Le haut-de-chausses était bien sur mon corps et non dans mon esprit ; j’éprouvai un certain malaise et comme un frisson de peur, pour nommer la chose par son nom, à un endroit sombre de la forêt ; un coup de fusil tiré par un braconnier manqua me faire évanouir. Si c’eût été un voleur, les pistolets placés dans mes fontes et ma formidable épée ne m’eussent pas été à coup sûr d’un grand secours. Mais peu à peu je m’aguerris, et je n’y fis plus attention.

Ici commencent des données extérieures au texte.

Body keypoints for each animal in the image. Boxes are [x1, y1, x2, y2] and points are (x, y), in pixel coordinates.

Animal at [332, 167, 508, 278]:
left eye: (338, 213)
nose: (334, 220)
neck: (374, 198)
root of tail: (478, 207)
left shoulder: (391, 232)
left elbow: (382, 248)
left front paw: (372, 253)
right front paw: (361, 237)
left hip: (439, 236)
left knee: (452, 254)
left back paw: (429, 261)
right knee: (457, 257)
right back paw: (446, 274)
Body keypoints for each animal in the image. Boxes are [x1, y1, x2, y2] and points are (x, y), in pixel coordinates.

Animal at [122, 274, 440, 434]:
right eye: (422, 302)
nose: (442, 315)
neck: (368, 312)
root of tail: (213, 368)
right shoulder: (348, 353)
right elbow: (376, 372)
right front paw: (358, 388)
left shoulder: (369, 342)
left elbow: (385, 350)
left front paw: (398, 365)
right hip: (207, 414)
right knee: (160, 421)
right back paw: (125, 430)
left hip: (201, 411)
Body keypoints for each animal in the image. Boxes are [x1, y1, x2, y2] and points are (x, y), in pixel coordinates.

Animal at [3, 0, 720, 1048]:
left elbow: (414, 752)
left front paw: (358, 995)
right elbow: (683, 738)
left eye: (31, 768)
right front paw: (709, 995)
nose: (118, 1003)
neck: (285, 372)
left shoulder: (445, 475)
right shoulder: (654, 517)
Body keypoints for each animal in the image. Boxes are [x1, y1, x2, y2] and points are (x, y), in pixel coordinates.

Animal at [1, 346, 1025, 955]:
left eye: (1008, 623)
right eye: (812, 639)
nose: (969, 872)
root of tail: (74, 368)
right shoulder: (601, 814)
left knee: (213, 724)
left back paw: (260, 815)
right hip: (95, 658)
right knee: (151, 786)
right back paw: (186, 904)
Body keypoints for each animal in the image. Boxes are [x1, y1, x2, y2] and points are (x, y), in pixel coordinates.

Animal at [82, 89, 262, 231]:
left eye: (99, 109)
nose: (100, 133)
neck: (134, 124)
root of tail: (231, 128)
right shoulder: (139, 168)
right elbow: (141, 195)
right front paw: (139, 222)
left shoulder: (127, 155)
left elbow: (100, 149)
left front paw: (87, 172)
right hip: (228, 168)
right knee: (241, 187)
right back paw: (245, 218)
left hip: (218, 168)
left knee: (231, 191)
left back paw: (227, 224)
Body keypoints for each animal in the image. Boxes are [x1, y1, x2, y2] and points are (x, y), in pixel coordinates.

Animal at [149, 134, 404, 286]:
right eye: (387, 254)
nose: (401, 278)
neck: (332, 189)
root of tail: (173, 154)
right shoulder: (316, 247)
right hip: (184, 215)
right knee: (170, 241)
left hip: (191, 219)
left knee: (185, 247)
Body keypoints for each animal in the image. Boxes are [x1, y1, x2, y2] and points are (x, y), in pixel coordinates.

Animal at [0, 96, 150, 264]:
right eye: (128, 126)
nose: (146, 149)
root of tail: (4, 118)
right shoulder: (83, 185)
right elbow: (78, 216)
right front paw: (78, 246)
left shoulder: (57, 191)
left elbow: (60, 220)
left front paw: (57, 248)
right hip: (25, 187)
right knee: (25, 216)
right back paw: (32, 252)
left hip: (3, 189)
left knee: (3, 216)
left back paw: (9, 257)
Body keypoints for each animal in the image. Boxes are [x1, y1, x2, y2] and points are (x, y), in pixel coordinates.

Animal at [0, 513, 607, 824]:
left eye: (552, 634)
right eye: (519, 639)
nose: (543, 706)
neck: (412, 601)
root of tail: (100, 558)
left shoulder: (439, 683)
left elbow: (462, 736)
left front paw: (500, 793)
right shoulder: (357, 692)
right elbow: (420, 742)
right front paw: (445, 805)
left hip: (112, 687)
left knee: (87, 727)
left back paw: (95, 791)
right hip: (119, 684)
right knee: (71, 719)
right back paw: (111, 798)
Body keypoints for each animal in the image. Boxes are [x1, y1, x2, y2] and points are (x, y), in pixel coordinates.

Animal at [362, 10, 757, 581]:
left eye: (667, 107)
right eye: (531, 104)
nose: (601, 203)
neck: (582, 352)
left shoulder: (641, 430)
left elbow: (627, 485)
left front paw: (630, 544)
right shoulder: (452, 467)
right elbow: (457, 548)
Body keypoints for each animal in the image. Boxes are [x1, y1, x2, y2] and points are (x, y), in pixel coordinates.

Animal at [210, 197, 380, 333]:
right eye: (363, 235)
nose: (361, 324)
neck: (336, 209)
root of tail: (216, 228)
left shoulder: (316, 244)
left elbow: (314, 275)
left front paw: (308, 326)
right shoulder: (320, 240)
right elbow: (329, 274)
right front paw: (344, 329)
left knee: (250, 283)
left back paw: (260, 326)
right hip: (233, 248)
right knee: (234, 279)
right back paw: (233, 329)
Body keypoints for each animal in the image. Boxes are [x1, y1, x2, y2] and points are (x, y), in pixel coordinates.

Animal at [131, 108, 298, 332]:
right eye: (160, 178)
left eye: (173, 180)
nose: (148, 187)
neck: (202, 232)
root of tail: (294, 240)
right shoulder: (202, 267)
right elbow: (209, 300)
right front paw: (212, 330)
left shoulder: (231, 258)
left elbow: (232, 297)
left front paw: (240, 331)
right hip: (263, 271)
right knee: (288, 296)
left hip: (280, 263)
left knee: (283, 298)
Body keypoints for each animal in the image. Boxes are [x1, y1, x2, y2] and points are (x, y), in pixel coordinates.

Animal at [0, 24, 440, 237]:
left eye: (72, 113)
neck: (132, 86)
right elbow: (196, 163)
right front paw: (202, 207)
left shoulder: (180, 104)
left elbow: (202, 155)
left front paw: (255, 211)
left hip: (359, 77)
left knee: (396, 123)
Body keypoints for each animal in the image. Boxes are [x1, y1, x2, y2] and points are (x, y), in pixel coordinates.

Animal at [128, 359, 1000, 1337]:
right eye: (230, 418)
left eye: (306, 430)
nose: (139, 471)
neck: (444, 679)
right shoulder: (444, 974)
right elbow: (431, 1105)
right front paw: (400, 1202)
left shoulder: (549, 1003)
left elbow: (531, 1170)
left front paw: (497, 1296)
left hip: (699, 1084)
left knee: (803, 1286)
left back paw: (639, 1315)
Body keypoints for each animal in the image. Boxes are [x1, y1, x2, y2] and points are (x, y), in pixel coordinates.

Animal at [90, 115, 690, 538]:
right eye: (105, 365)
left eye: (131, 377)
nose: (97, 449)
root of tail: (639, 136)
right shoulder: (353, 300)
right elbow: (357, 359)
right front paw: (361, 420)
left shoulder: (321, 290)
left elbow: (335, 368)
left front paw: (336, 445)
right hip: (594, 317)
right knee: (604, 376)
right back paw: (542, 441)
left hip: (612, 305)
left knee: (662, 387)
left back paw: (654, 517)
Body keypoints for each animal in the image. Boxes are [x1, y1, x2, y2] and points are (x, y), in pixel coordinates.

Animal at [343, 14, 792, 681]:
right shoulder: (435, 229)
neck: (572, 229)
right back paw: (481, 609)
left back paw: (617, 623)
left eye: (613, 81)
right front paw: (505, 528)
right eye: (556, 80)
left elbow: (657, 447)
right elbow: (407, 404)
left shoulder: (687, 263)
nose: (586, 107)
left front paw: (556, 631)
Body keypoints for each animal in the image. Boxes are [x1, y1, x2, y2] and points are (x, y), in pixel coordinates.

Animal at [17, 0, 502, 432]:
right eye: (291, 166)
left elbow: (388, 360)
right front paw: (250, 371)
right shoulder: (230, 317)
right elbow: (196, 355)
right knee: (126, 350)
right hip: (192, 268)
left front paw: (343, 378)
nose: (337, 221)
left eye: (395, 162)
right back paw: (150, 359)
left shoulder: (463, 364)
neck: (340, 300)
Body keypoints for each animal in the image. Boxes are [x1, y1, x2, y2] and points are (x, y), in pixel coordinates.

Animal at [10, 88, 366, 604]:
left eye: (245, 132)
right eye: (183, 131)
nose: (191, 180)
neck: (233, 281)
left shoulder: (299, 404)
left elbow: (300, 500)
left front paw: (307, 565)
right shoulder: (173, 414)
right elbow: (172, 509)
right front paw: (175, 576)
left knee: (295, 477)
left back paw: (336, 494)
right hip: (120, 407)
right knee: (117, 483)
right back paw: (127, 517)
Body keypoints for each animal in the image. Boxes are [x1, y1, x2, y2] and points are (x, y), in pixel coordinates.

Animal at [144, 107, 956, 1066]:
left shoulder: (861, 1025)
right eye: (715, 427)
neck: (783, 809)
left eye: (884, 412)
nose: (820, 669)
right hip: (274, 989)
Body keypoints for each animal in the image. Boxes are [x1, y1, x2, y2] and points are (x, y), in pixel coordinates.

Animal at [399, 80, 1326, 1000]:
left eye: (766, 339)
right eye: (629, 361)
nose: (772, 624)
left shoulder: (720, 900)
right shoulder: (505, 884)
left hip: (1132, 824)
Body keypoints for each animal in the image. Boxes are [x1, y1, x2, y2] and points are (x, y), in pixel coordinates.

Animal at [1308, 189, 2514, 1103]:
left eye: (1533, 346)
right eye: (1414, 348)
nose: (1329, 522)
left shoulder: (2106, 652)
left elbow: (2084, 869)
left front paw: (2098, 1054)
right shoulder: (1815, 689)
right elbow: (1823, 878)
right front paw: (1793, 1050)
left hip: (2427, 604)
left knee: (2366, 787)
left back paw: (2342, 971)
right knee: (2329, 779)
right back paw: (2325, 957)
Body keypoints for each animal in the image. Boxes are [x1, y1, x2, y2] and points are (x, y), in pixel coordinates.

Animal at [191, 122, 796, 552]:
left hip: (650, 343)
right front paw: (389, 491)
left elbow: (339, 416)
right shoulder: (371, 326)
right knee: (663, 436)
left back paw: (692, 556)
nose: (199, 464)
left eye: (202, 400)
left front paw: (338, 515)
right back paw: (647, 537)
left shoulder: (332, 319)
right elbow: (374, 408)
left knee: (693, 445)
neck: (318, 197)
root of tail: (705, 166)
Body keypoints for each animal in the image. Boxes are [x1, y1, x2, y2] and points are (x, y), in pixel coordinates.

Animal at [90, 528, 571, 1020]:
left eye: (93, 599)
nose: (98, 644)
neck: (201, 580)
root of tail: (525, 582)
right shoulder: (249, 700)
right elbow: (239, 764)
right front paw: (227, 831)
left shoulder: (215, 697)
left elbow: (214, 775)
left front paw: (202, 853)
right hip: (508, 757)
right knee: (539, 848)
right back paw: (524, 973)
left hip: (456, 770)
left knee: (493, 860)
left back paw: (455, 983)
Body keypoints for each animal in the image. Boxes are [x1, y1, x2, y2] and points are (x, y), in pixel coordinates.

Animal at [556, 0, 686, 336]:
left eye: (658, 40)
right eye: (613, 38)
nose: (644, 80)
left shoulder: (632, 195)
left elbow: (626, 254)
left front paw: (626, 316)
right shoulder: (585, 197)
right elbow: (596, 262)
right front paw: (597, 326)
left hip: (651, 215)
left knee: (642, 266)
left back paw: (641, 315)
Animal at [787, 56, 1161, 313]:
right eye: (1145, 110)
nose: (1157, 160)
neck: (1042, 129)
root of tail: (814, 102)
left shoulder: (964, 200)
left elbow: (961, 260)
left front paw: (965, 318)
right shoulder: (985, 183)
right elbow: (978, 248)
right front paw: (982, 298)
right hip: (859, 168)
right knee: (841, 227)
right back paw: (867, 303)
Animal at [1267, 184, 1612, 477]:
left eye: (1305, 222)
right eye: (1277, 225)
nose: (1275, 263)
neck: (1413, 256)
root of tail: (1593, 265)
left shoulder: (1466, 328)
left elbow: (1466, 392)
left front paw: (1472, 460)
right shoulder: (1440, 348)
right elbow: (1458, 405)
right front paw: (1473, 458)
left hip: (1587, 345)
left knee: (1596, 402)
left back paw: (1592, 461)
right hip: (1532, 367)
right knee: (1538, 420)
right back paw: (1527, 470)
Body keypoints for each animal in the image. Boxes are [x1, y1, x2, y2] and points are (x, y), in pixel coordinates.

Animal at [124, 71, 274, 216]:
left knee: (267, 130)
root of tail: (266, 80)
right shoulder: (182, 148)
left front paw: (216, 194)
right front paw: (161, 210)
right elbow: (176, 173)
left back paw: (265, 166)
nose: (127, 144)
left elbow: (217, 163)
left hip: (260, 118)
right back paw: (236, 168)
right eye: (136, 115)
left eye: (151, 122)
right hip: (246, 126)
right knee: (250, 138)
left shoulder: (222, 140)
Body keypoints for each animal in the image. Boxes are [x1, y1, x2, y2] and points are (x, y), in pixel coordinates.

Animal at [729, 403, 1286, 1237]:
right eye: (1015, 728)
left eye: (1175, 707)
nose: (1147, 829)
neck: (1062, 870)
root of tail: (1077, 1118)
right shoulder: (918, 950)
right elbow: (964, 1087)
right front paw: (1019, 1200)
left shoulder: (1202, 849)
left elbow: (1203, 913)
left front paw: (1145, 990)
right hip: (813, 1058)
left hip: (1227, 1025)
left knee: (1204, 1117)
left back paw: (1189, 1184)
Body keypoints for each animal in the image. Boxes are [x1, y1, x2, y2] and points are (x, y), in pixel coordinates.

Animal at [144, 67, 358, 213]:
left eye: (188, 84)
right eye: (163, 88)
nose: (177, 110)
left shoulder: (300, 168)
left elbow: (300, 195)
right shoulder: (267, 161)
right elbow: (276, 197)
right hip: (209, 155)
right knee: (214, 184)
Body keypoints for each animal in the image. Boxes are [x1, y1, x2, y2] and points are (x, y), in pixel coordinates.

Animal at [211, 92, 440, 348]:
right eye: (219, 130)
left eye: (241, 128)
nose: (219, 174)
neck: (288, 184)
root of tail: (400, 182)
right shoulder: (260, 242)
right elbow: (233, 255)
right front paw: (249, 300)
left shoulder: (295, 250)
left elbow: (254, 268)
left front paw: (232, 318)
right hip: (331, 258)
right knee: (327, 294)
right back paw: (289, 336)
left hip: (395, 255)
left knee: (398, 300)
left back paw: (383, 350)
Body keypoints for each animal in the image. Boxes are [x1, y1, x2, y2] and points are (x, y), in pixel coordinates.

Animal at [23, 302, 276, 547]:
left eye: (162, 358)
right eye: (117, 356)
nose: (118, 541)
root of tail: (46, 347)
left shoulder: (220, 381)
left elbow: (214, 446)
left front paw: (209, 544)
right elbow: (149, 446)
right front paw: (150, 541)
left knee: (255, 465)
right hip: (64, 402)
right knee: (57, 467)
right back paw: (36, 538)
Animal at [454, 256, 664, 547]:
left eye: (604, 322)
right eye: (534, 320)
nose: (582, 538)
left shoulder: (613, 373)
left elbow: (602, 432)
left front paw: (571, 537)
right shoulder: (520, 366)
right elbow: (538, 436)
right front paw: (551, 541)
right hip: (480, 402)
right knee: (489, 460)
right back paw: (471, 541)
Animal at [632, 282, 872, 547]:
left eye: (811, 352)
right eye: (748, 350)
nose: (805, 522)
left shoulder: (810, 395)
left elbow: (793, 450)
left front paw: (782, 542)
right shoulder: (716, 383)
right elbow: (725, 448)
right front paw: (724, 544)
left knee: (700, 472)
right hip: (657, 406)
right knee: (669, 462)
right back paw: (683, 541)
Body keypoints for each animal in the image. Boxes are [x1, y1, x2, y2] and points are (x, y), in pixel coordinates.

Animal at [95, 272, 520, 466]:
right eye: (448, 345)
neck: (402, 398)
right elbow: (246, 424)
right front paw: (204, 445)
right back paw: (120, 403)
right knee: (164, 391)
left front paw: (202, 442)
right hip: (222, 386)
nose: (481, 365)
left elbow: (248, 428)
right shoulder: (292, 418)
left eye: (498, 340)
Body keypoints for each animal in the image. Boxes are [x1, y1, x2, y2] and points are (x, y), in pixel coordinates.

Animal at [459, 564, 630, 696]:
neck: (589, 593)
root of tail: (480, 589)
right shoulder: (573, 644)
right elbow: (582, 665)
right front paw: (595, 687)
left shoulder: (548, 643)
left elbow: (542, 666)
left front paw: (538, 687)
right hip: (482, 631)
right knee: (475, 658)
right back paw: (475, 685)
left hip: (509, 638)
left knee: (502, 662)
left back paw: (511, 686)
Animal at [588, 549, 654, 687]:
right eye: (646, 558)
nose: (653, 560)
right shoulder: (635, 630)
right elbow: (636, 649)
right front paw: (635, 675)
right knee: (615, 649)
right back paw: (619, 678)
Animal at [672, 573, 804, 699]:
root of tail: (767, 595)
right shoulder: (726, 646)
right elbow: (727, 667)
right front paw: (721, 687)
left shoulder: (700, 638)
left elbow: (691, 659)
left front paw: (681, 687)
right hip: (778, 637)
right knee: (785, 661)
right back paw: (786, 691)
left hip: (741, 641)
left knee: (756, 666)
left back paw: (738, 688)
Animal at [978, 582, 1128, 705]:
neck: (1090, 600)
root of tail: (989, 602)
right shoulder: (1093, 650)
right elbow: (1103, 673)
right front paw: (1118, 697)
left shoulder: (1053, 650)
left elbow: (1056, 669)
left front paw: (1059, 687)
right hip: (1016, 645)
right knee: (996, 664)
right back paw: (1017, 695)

Le soleil descendait lentement sous l’horizon comme le lustre d’un théâtre qu’on abaisse quand la représentation est finie. Des lapins et des faisans traversaient la route de temps à autre ; les ombres s’allongeaient, et tous les lointains se nuançaient de rougeurs. Certaines portions du ciel étaient d’un lilas très-doux et très-fondu, d’autres tenaient du citron et de l’orange ; les oiseaux de nuit commençaient à chanter, et il se dégageait du bois une foule de bruits singuliers : le peu de lumière qu’il y avait encore s’éteignit, et l’obscurité devint complète, augmentée qu’elle était par l’ombre portée des arbres. Moi, qui n’étais jamais sortie seule de nuit, me trouver à huit heures du soir dans une grande forêt ! Conçois-tu cela, ma Graciosa, moi qui me mourais déjà de peur au bout du jardin ? L’effroi me reprit de plus belle, et le cœur me battit terriblement ; ce fut, je t’avoue, avec une grande satisfaction que je vis poindre et scintiller au revers d’un coteau les lumières de la ville où j’allais. Dès que je vis ces points brillants semblables à de petites étoiles terrestres, ma frayeur se passa complétement. Il me semblait que ces lueurs indifférentes étaient les yeux ouverts d’autant d’amis qui veillaient pour moi.